A British man convicted of murdering his wife and baby girl in their Hopkinton home on Cubs Path is seeking a new trial, according to multiple news sources.
Neil Entwistle, 44, is currently serving a life sentence without the possibility of parole after he was convicted in 2008 of two counts of first-degree murder in the 2006 shooting deaths of his wife, Rachel, 27, and their daughter, 9-month-old Lillian Rose. A Boston Herald article on Wednesday noted that the murder was committed with a gun stolen from his father-in-law. After returning the gun to his father-in-law’s Carver home, the native of England booked a one-way flight to London but was extradited after the bodies were discovered.
According to court records, Entwistle filed a petition with the Supreme Judicial Court on Aug. 23. His automatic appeal of his conviction was rejected in 2012. Entwistle also unsuccessfully petitioned the Supreme Court to hear his case in January 2013. He has been serving time in the Old Colony Correctional Center in Bridgewater for more than a decade.
The case garnered national attention and was profiled on NBC’s “Dateline” in June 2008.
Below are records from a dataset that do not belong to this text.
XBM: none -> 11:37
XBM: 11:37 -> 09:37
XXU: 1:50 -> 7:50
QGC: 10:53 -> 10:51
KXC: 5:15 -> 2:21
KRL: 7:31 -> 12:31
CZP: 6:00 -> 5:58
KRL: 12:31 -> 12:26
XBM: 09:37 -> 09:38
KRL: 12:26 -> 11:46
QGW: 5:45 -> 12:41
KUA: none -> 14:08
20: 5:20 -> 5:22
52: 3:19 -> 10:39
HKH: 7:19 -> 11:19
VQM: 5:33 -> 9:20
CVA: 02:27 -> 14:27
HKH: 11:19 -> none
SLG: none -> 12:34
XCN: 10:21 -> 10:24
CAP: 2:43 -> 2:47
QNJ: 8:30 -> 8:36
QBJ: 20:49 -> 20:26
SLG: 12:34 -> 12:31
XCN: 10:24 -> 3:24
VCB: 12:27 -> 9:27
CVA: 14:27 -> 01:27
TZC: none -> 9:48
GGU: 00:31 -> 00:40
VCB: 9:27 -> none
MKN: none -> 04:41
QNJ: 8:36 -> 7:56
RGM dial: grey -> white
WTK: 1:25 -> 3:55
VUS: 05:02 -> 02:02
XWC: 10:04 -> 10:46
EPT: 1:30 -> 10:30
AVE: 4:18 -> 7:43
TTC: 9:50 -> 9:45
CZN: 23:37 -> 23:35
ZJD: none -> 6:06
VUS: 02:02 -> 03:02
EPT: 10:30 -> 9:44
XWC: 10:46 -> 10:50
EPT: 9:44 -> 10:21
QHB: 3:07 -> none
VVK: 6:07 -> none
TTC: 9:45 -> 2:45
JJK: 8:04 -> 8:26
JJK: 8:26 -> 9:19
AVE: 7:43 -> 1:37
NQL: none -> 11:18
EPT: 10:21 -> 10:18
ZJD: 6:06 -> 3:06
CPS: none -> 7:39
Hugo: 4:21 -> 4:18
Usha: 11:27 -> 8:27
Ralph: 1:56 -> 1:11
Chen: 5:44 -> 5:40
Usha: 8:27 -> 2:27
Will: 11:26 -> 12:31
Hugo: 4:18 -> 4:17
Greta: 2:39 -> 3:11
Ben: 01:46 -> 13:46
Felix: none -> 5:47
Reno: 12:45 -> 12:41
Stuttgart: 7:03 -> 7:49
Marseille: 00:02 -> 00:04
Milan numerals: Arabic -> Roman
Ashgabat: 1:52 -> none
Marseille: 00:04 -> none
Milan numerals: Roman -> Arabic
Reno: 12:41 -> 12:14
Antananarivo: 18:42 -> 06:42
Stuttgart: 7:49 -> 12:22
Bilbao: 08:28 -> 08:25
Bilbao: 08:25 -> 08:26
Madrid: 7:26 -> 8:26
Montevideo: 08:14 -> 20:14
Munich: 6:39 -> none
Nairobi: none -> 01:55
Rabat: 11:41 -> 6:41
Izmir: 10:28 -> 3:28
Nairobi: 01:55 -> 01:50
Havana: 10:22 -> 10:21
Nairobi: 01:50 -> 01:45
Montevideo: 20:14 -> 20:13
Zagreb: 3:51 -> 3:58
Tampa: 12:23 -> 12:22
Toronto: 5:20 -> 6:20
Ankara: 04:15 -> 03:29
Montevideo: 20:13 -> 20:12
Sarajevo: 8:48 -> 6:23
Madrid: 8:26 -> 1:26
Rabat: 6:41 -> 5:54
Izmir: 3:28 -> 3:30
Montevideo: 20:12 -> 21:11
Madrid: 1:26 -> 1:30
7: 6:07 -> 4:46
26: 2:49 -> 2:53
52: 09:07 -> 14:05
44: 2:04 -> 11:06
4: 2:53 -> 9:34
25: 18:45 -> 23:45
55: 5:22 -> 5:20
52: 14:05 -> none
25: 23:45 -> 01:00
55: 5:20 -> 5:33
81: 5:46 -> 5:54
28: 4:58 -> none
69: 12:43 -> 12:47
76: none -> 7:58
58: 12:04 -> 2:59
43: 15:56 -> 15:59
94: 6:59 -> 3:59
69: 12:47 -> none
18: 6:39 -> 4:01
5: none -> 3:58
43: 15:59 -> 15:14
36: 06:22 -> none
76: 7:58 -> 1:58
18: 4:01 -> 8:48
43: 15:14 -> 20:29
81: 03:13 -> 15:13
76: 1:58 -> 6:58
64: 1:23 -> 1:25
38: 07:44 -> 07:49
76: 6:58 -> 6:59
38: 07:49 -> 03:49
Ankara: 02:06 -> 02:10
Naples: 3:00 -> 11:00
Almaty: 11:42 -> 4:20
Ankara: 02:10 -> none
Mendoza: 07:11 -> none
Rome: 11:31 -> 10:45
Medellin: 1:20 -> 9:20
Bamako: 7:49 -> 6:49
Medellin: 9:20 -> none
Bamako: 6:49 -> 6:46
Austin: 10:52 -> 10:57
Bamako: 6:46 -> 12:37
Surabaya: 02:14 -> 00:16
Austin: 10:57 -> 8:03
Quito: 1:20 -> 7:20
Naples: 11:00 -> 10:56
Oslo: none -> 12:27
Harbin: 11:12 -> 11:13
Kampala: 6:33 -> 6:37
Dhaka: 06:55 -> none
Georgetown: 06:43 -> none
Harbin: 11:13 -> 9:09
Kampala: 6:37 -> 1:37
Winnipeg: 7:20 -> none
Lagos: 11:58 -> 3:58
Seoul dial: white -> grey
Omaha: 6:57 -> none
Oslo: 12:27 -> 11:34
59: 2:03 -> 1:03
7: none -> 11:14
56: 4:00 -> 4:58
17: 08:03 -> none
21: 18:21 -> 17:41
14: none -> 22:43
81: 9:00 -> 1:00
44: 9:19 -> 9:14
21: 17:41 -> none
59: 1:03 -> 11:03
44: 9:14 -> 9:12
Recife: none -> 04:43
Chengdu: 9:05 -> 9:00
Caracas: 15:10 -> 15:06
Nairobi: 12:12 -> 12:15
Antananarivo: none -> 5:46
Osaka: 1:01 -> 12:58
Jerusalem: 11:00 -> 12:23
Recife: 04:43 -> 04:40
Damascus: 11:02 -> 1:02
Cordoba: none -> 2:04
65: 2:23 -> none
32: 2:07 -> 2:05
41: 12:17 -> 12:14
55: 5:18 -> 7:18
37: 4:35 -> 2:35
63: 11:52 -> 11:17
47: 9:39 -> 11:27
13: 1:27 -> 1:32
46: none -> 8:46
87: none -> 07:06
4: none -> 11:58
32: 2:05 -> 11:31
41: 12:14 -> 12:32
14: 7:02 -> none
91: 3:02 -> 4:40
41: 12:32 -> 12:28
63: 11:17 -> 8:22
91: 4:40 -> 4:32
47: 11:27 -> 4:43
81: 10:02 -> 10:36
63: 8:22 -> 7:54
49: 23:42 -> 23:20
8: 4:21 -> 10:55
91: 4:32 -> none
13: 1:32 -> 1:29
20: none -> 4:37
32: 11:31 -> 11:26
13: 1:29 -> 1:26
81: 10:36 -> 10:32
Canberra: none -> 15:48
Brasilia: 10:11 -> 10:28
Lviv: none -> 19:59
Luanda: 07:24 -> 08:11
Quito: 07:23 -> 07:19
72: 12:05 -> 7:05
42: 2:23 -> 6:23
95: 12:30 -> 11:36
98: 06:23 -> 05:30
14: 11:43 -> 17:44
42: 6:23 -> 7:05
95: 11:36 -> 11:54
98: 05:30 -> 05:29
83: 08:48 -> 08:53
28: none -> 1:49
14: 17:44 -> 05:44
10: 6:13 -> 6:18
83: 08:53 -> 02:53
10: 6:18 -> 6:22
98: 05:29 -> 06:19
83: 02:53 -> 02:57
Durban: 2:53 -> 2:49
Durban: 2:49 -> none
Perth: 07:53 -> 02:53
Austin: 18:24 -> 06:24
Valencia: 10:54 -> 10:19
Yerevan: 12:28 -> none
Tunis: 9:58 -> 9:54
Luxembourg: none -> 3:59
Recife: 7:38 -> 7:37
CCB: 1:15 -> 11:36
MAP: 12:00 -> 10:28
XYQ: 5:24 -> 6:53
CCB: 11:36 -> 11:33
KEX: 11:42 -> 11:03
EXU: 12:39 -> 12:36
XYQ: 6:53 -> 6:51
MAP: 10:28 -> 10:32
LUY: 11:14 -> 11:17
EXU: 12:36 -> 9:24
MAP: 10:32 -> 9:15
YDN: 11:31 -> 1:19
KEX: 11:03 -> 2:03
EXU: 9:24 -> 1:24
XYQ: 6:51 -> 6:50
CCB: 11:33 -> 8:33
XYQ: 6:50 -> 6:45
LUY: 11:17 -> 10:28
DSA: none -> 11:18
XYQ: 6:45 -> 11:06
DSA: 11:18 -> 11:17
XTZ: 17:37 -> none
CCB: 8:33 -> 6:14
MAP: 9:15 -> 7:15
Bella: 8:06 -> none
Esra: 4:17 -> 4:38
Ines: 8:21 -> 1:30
Entwistle, who is representing himself, is requesting a new trial because he questioned whether a jury reenactment was done in a legal and proper way. The 5-foot, 2-inch juror who, during deliberations, reenacted the role of his wife in what the defense suggested was a murder-suicide, Entwistle said, was a violation of his rights because it was not “governed by the rules of evidence,” the MetroWest Daily News first reported on Wednesday.
“The defense asked the jury to ponder whether this case before them wasn’t a double murder at all, a gun in the hand of the husband, but rather a murder-suicide,” according to the transcript of the “Dateline” segment.